[Opening RECORDS TO USE section]

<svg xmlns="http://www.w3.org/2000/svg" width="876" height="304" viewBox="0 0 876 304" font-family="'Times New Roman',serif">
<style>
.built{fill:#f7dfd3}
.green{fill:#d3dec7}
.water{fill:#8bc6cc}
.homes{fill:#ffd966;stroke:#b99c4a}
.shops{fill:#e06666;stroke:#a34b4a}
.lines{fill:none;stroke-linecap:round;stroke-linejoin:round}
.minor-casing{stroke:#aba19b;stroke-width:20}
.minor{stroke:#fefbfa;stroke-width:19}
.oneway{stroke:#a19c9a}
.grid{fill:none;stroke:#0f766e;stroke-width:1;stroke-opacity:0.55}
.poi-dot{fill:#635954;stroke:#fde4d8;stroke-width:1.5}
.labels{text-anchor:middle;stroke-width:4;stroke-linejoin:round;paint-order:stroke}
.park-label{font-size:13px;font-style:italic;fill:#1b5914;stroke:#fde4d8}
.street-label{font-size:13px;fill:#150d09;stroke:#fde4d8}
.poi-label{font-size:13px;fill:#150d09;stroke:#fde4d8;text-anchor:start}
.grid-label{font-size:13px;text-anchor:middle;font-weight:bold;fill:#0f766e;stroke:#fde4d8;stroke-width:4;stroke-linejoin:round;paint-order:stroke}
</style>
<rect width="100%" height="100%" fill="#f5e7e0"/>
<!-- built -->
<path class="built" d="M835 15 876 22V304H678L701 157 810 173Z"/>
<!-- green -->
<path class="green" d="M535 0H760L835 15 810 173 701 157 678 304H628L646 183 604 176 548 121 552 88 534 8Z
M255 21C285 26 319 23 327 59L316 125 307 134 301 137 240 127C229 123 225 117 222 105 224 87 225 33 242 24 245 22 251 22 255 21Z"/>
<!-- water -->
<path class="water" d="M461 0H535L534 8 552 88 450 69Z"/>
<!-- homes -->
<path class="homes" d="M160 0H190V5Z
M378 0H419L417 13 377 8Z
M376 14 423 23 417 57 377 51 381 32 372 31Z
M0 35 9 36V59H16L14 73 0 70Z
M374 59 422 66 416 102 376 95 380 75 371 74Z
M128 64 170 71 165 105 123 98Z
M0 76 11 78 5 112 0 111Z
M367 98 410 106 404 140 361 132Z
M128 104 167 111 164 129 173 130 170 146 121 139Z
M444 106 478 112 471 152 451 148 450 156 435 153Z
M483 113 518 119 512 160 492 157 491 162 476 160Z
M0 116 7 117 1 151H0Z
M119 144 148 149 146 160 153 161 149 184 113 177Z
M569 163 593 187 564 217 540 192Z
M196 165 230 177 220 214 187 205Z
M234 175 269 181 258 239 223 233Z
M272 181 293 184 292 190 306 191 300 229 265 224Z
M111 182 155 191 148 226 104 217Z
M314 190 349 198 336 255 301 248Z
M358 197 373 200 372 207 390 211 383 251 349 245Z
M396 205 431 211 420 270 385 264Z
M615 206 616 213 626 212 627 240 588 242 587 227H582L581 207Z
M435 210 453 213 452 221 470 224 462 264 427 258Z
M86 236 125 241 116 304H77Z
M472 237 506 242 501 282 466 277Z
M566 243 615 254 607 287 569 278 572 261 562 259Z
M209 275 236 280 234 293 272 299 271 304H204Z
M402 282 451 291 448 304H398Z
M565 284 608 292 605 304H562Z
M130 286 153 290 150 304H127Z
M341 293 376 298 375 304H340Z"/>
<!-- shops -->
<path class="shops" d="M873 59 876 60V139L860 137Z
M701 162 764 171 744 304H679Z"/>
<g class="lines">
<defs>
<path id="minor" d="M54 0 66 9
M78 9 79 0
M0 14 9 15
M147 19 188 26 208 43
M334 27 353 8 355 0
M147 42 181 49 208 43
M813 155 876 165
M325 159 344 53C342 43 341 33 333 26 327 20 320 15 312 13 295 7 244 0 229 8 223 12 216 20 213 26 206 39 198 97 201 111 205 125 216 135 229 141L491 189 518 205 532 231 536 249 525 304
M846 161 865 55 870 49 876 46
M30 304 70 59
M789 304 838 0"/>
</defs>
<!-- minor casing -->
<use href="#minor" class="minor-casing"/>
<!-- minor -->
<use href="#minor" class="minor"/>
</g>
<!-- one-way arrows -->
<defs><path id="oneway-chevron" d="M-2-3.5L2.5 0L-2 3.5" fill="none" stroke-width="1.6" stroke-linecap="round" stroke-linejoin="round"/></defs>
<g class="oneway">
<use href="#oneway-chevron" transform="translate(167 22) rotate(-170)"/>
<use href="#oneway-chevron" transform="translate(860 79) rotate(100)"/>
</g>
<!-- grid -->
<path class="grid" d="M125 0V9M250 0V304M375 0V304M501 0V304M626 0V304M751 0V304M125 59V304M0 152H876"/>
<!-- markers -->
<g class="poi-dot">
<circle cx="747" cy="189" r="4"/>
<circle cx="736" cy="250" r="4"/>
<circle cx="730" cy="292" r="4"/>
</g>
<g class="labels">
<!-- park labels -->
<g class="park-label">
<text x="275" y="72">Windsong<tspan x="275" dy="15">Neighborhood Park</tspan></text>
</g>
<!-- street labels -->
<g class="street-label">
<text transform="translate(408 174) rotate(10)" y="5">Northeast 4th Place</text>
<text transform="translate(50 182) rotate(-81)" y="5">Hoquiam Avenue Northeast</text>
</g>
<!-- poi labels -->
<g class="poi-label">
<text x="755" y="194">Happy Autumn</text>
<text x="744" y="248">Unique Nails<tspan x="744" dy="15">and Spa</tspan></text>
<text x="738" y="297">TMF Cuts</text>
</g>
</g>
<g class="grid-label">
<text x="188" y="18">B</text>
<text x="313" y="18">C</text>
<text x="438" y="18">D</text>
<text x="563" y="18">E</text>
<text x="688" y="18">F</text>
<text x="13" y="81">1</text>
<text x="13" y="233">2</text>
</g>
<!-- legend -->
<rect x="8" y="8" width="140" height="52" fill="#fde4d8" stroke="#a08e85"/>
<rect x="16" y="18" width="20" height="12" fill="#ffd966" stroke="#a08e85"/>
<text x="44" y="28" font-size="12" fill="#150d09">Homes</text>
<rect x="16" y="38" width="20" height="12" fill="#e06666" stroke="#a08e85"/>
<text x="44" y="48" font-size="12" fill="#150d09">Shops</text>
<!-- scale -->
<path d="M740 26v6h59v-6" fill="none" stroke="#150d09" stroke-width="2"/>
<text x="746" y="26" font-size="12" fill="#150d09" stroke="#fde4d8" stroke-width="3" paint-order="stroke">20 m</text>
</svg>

[Closing RECORDS TO USE section]

• [THE TASK] Reproduce the listing above word for word.

• [RESULT]
<svg xmlns="http://www.w3.org/2000/svg" width="876" height="304" viewBox="0 0 876 304" font-family="'Times New Roman',serif">
<style>
.built{fill:#f7dfd3}
.green{fill:#d3dec7}
.water{fill:#8bc6cc}
.homes{fill:#ffd966;stroke:#b99c4a}
.shops{fill:#e06666;stroke:#a34b4a}
.lines{fill:none;stroke-linecap:round;stroke-linejoin:round}
.minor-casing{stroke:#aba19b;stroke-width:20}
.minor{stroke:#fefbfa;stroke-width:19}
.oneway{stroke:#a19c9a}
.grid{fill:none;stroke:#0f766e;stroke-width:1;stroke-opacity:0.55}
.poi-dot{fill:#635954;stroke:#fde4d8;stroke-width:1.5}
.labels{text-anchor:middle;stroke-width:4;stroke-linejoin:round;paint-order:stroke}
.park-label{font-size:13px;font-style:italic;fill:#1b5914;stroke:#fde4d8}
.street-label{font-size:13px;fill:#150d09;stroke:#fde4d8}
.poi-label{font-size:13px;fill:#150d09;stroke:#fde4d8;text-anchor:start}
.grid-label{font-size:13px;text-anchor:middle;font-weight:bold;fill:#0f766e;stroke:#fde4d8;stroke-width:4;stroke-linejoin:round;paint-order:stroke}
</style>
<rect width="100%" height="100%" fill="#f5e7e0"/>
<!-- built -->
<path class="built" d="M835 15 876 22V304H678L701 157 810 173Z"/>
<!-- green -->
<path class="green" d="M535 0H760L835 15 810 173 701 157 678 304H628L646 183 604 176 548 121 552 88 534 8Z
M255 21C285 26 319 23 327 59L316 125 307 134 301 137 240 127C229 123 225 117 222 105 224 87 225 33 242 24 245 22 251 22 255 21Z"/>
<!-- water -->
<path class="water" d="M461 0H535L534 8 552 88 450 69Z"/>
<!-- homes -->
<path class="homes" d="M160 0H190V5Z
M378 0H419L417 13 377 8Z
M376 14 423 23 417 57 377 51 381 32 372 31Z
M0 35 9 36V59H16L14 73 0 70Z
M374 59 422 66 416 102 376 95 380 75 371 74Z
M128 64 170 71 165 105 123 98Z
M0 76 11 78 5 112 0 111Z
M367 98 410 106 404 140 361 132Z
M128 104 167 111 164 129 173 130 170 146 121 139Z
M444 106 478 112 471 152 451 148 450 156 435 153Z
M483 113 518 119 512 160 492 157 491 162 476 160Z
M0 116 7 117 1 151H0Z
M119 144 148 149 146 160 153 161 149 184 113 177Z
M569 163 593 187 564 217 540 192Z
M196 165 230 177 220 214 187 205Z
M234 175 269 181 258 239 223 233Z
M272 181 293 184 292 190 306 191 300 229 265 224Z
M111 182 155 191 148 226 104 217Z
M314 190 349 198 336 255 301 248Z
M358 197 373 200 372 207 390 211 383 251 349 245Z
M396 205 431 211 420 270 385 264Z
M615 206 616 213 626 212 627 240 588 242 587 227H582L581 207Z
M435 210 453 213 452 221 470 224 462 264 427 258Z
M86 236 125 241 116 304H77Z
M472 237 506 242 501 282 466 277Z
M566 243 615 254 607 287 569 278 572 261 562 259Z
M209 275 236 280 234 293 272 299 271 304H204Z
M402 282 451 291 448 304H398Z
M565 284 608 292 605 304H562Z
M130 286 153 290 150 304H127Z
M341 293 376 298 375 304H340Z"/>
<!-- shops -->
<path class="shops" d="M873 59 876 60V139L860 137Z
M701 162 764 171 744 304H679Z"/>
<g class="lines">
<defs>
<path id="minor" d="M54 0 66 9
M78 9 79 0
M0 14 9 15
M147 19 188 26 208 43
M334 27 353 8 355 0
M147 42 181 49 208 43
M813 155 876 165
M325 159 344 53C342 43 341 33 333 26 327 20 320 15 312 13 295 7 244 0 229 8 223 12 216 20 213 26 206 39 198 97 201 111 205 125 216 135 229 141L491 189 518 205 532 231 536 249 525 304
M846 161 865 55 870 49 876 46
M30 304 70 59
M789 304 838 0"/>
</defs>
<!-- minor casing -->
<use href="#minor" class="minor-casing"/>
<!-- minor -->
<use href="#minor" class="minor"/>
</g>
<!-- one-way arrows -->
<defs><path id="oneway-chevron" d="M-2-3.5L2.5 0L-2 3.5" fill="none" stroke-width="1.6" stroke-linecap="round" stroke-linejoin="round"/></defs>
<g class="oneway">
<use href="#oneway-chevron" transform="translate(167 22) rotate(-170)"/>
<use href="#oneway-chevron" transform="translate(860 79) rotate(100)"/>
</g>
<!-- grid -->
<path class="grid" d="M125 0V9M250 0V304M375 0V304M501 0V304M626 0V304M751 0V304M125 59V304M0 152H876"/>
<!-- markers -->
<g class="poi-dot">
<circle cx="747" cy="189" r="4"/>
<circle cx="736" cy="250" r="4"/>
<circle cx="730" cy="292" r="4"/>
</g>
<g class="labels">
<!-- park labels -->
<g class="park-label">
<text x="275" y="72">Windsong<tspan x="275" dy="15">Neighborhood Park</tspan></text>
</g>
<!-- street labels -->
<g class="street-label">
<text transform="translate(408 174) rotate(10)" y="5">Northeast 4th Place</text>
<text transform="translate(50 182) rotate(-81)" y="5">Hoquiam Avenue Northeast</text>
</g>
<!-- poi labels -->
<g class="poi-label">
<text x="755" y="194">Happy Autumn</text>
<text x="744" y="248">Unique Nails<tspan x="744" dy="15">and Spa</tspan></text>
<text x="738" y="297">TMF Cuts</text>
</g>
</g>
<g class="grid-label">
<text x="188" y="18">B</text>
<text x="313" y="18">C</text>
<text x="438" y="18">D</text>
<text x="563" y="18">E</text>
<text x="688" y="18">F</text>
<text x="13" y="81">1</text>
<text x="13" y="233">2</text>
</g>
<!-- legend -->
<rect x="8" y="8" width="140" height="52" fill="#fde4d8" stroke="#a08e85"/>
<rect x="16" y="18" width="20" height="12" fill="#ffd966" stroke="#a08e85"/>
<text x="44" y="28" font-size="12" fill="#150d09">Homes</text>
<rect x="16" y="38" width="20" height="12" fill="#e06666" stroke="#a08e85"/>
<text x="44" y="48" font-size="12" fill="#150d09">Shops</text>
<!-- scale -->
<path d="M740 26v6h59v-6" fill="none" stroke="#150d09" stroke-width="2"/>
<text x="746" y="26" font-size="12" fill="#150d09" stroke="#fde4d8" stroke-width="3" paint-order="stroke">20 m</text>
</svg>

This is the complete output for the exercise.